--- Written problem ---
Copy every line of the listing below word for word, changing nothing.

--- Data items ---
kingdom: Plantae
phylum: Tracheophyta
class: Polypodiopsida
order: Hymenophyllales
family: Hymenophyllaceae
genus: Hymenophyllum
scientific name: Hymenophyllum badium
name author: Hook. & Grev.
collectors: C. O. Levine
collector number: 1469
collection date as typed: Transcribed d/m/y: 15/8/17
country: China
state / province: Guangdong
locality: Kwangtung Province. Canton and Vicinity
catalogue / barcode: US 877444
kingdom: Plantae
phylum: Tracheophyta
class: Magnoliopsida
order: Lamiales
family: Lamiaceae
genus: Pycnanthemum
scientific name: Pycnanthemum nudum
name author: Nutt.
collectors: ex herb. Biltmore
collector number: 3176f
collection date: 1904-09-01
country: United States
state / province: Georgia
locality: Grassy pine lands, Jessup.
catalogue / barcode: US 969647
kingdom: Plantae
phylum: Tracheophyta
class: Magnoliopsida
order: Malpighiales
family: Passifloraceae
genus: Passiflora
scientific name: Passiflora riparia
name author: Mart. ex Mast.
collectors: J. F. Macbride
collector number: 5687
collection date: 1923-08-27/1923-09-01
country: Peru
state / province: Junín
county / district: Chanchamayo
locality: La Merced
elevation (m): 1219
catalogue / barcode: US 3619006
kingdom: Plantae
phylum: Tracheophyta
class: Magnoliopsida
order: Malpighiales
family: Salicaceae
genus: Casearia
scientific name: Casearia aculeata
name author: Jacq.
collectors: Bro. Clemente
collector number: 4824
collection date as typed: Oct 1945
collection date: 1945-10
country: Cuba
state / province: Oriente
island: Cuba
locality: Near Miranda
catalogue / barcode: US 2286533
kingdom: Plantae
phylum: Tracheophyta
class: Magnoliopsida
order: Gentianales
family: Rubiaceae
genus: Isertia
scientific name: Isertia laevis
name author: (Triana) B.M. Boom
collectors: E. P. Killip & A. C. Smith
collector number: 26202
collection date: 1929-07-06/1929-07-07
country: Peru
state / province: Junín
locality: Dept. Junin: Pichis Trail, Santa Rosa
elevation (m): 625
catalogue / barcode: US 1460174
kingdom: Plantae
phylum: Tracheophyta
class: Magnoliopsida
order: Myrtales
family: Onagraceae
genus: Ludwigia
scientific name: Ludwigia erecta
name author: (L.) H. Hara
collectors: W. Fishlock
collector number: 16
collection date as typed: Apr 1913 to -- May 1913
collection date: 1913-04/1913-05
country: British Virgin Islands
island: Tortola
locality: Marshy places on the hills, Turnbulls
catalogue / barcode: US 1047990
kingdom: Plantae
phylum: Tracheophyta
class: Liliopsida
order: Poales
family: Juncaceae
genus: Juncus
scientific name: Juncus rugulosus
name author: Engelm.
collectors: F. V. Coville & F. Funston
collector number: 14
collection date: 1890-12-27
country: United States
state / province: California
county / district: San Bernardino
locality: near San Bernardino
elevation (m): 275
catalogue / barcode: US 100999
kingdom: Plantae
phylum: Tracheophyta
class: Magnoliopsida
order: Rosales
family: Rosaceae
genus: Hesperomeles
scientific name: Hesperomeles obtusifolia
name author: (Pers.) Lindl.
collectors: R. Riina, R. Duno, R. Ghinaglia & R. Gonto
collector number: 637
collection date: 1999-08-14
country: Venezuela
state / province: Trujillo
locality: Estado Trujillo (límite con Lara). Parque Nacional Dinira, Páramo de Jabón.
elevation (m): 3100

--- Result below ---
kingdom: Plantae
phylum: Tracheophyta
class: Polypodiopsida
order: Hymenophyllales
family: Hymenophyllaceae
genus: Hymenophyllum
scientific name: Hymenophyllum badium
name author: Hook. & Grev.
collectors: C. O. Levine
collector number: 1469
collection date as typed: Transcribed d/m/y: 15/8/17
country: China
state / province: Guangdong
locality: Kwangtung Province. Canton and Vicinity
catalogue / barcode: US 877444
kingdom: Plantae
phylum: Tracheophyta
class: Magnoliopsida
order: Lamiales
family: Lamiaceae
genus: Pycnanthemum
scientific name: Pycnanthemum nudum
name author: Nutt.
collectors: ex herb. Biltmore
collector number: 3176f
collection date: 1904-09-01
country: United States
state / province: Georgia
locality: Grassy pine lands, Jessup.
catalogue / barcode: US 969647
kingdom: Plantae
phylum: Tracheophyta
class: Magnoliopsida
order: Malpighiales
family: Passifloraceae
genus: Passiflora
scientific name: Passiflora riparia
name author: Mart. ex Mast.
collectors: J. F. Macbride
collector number: 5687
collection date: 1923-08-27/1923-09-01
country: Peru
state / province: Junín
county / district: Chanchamayo
locality: La Merced
elevation (m): 1219
catalogue / barcode: US 3619006
kingdom: Plantae
phylum: Tracheophyta
class: Magnoliopsida
order: Malpighiales
family: Salicaceae
genus: Casearia
scientific name: Casearia aculeata
name author: Jacq.
collectors: Bro. Clemente
collector number: 4824
collection date as typed: Oct 1945
collection date: 1945-10
country: Cuba
state / province: Oriente
island: Cuba
locality: Near Miranda
catalogue / barcode: US 2286533
kingdom: Plantae
phylum: Tracheophyta
class: Magnoliopsida
order: Gentianales
family: Rubiaceae
genus: Isertia
scientific name: Isertia laevis
name author: (Triana) B.M. Boom
collectors: E. P. Killip & A. C. Smith
collector number: 26202
collection date: 1929-07-06/1929-07-07
country: Peru
state / province: Junín
locality: Dept. Junin: Pichis Trail, Santa Rosa
elevation (m): 625
catalogue / barcode: US 1460174
kingdom: Plantae
phylum: Tracheophyta
class: Magnoliopsida
order: Myrtales
family: Onagraceae
genus: Ludwigia
scientific name: Ludwigia erecta
name author: (L.) H. Hara
collectors: W. Fishlock
collector number: 16
collection date as typed: Apr 1913 to -- May 1913
collection date: 1913-04/1913-05
country: British Virgin Islands
island: Tortola
locality: Marshy places on the hills, Turnbulls
catalogue / barcode: US 1047990
kingdom: Plantae
phylum: Tracheophyta
class: Liliopsida
order: Poales
family: Juncaceae
genus: Juncus
scientific name: Juncus rugulosus
name author: Engelm.
collectors: F. V. Coville & F. Funston
collector number: 14
collection date: 1890-12-27
country: United States
state / province: California
county / district: San Bernardino
locality: near San Bernardino
elevation (m): 275
catalogue / barcode: US 100999
kingdom: Plantae
phylum: Tracheophyta
class: Magnoliopsida
order: Rosales
family: Rosaceae
genus: Hesperomeles
scientific name: Hesperomeles obtusifolia
name author: (Pers.) Lindl.
collectors: R. Riina, R. Duno, R. Ghinaglia & R. Gonto
collector number: 637
collection date: 1999-08-14
country: Venezuela
state / province: Trujillo
locality: Estado Trujillo (límite con Lara). Parque Nacional Dinira, Páramo de Jabón.
elevation (m): 3100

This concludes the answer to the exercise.